(Records from a data collection)
· · · · · · ·

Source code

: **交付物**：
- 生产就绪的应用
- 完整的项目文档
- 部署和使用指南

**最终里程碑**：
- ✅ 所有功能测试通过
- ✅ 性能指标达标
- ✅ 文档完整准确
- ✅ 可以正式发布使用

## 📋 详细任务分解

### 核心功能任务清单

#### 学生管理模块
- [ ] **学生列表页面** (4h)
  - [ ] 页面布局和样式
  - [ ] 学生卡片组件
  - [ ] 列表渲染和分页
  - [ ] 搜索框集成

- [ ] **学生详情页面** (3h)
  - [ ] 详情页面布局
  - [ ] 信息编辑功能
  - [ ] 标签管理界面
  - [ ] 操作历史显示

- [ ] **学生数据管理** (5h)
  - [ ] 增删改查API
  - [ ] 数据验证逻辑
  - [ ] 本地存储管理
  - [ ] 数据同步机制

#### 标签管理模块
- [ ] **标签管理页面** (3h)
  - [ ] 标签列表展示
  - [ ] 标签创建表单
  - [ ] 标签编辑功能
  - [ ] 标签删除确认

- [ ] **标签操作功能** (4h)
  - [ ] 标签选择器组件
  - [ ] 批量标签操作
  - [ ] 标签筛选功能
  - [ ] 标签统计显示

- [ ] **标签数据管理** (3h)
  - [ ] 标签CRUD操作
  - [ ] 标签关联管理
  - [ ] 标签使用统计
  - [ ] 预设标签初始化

· · · · · · ·

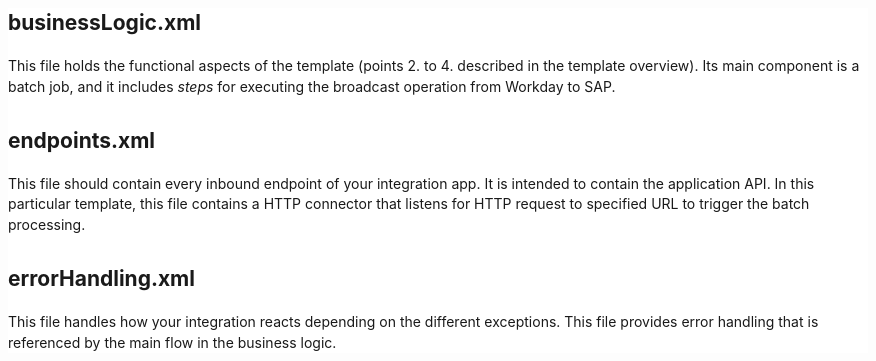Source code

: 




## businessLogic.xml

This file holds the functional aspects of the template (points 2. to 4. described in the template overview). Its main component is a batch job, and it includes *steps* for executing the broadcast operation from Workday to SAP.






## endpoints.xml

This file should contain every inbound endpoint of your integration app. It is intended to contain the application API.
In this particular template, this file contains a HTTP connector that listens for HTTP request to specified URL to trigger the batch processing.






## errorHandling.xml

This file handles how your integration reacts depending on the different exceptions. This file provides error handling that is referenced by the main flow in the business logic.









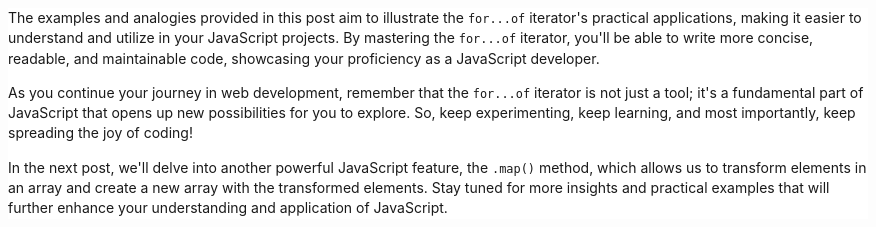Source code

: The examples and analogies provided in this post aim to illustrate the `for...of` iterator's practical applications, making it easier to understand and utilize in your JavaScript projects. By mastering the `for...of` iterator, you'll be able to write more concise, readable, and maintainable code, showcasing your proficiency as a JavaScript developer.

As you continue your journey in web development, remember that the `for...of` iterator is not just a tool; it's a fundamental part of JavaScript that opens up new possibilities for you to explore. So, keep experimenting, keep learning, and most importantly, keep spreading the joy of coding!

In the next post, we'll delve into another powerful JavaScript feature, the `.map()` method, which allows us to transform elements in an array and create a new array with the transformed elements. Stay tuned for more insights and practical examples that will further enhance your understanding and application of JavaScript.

· · · · · · ·

■ **Work to be completed**
Repeat the lines between the one containing "## 📋 详细任务分解" and the one containing "- [ ] 标签删除确认", inclusive.

■ **Solved exercise**
## 📋 详细任务分解

### 核心功能任务清单

#### 学生管理模块
- [ ] **学生列表页面** (4h)
  - [ ] 页面布局和样式
  - [ ] 学生卡片组件
  - [ ] 列表渲染和分页
  - [ ] 搜索框集成

- [ ] **学生详情页面** (3h)
  - [ ] 详情页面布局
  - [ ] 信息编辑功能
  - [ ] 标签管理界面
  - [ ] 操作历史显示

- [ ] **学生数据管理** (5h)
  - [ ] 增删改查API
  - [ ] 数据验证逻辑
  - [ ] 本地存储管理
  - [ ] 数据同步机制

#### 标签管理模块
- [ ] **标签管理页面** (3h)
  - [ ] 标签列表展示
  - [ ] 标签创建表单
  - [ ] 标签编辑功能
  - [ ] 标签删除确认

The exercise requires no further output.